ФРАГМЕНТ СТРАНИЦЫ:
══════

А там щас набережная.

[А как она называется сейчас?]

Берё… эт самое… не Бережковская. Ой, как она называется-то? Сейчас я вам скажу. Ой, я забыла, как набережная называется. Там она заканчивается — она ж тупиковая набережная, она не проезжая — там дальше, уже туда пойдёт… это уже Филёвский парк, до Филёвского… там она не проезжая часть, она тупиковая. Боже мой, вот это да! Провалы в памяти. Так что я не помню, как называется набережная.

[А до какого времени эти бараки там…]

Набережная Довженко. Вспомнила.

[Довженко?]

Конечно. Она идёт от… в этом самом… от [гостиницы] «Украины», вот, и туда вот, за [гостиницу] «Украину» — туда, вдоль Кутузовского проспекта. Правильно, набережная Довженко, потому что она начинается здесь с памятника. Кстати говоря, сейчас я не знаю, есть там памятник Довженко-то? Там эту тоже всю площадочку… что-то там построили, что-то там рыли — в общем… около [гостиницы] «Украины» — там тоже много чего наделали, уже всё изменилось.

══════

ИСХОДНЫЕ СТРОКИ:
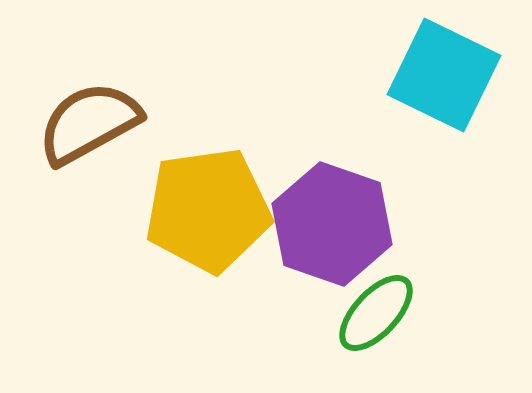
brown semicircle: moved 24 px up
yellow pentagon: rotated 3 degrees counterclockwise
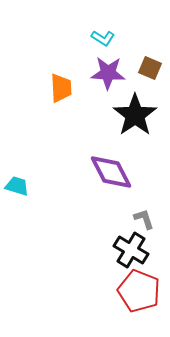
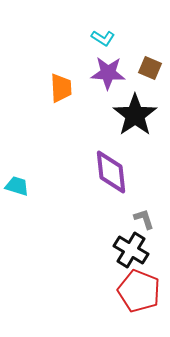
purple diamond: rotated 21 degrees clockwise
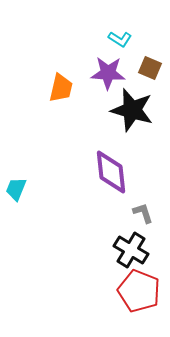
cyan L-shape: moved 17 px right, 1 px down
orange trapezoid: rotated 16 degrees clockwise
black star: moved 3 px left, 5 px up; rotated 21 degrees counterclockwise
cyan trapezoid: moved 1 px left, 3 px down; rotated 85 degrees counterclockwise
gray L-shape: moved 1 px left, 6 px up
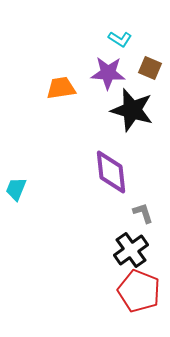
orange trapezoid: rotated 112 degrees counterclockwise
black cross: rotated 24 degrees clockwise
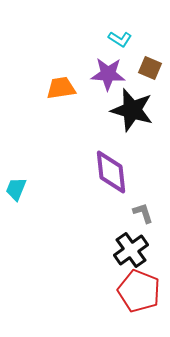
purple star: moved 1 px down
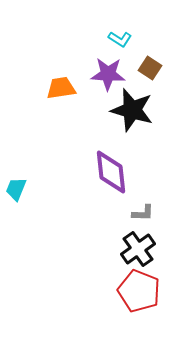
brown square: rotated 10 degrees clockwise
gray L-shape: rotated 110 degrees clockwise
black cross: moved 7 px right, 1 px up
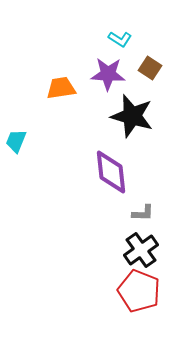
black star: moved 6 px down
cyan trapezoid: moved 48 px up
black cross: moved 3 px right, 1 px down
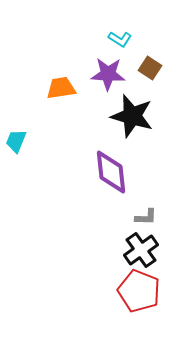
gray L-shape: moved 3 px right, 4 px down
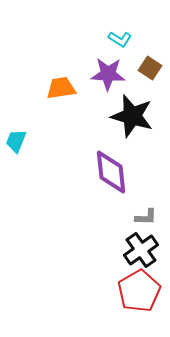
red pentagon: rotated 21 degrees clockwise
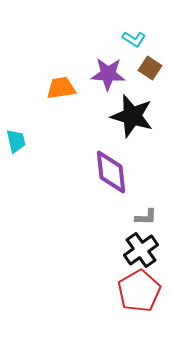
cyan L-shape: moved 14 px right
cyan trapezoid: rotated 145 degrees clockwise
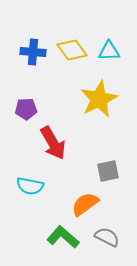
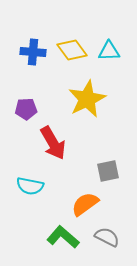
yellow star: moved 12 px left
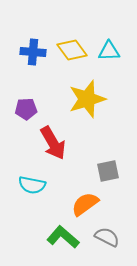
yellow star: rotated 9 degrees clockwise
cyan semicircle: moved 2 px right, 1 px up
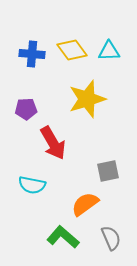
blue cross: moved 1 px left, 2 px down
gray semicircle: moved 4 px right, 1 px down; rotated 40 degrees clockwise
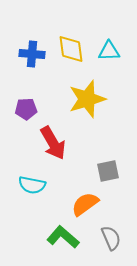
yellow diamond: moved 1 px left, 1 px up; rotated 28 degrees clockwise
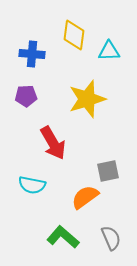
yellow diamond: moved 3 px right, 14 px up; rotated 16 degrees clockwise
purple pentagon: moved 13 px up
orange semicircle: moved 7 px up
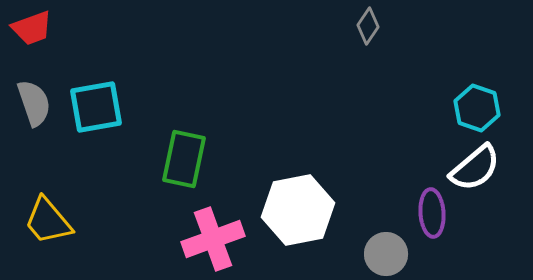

══════

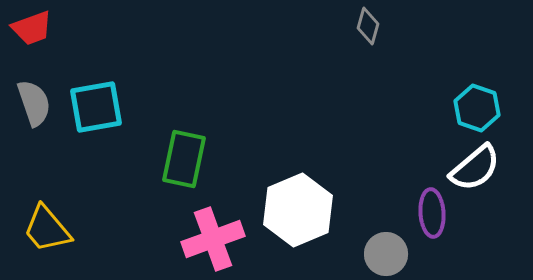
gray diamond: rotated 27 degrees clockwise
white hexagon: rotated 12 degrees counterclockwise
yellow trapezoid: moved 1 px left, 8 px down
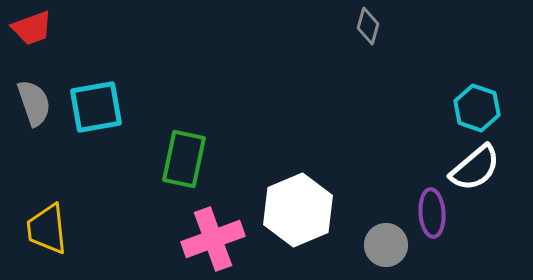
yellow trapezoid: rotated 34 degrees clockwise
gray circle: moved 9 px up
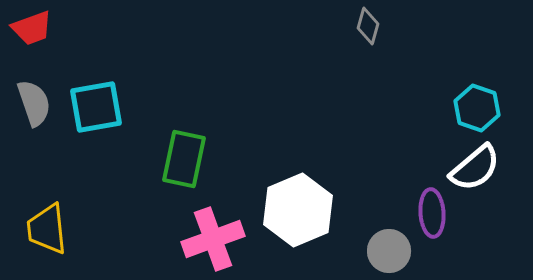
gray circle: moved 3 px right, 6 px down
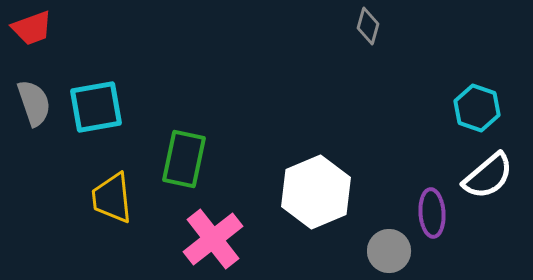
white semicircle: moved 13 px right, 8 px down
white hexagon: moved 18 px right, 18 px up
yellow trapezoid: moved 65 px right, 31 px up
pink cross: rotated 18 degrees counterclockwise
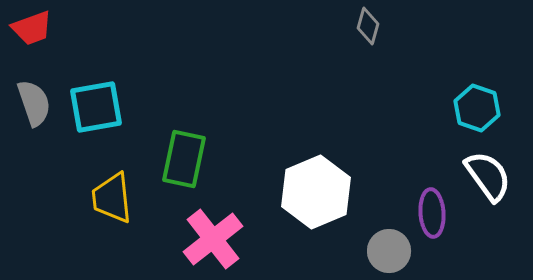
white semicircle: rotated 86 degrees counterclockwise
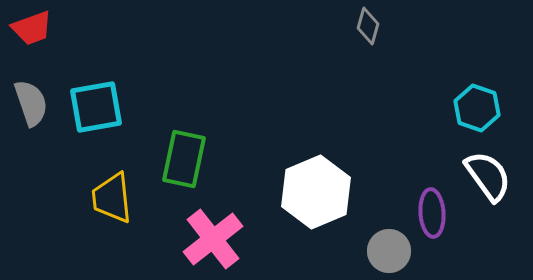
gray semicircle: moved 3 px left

══════

ЧТО НУЖНО СДЕЛАТЬ: Пожалуйста, ответьте по фрагменту страницы: как называется набережная, название которой в итоге вспоминают?

ПИСЬМЕННЫЙ ОТВЕТ: Набережная Довженко.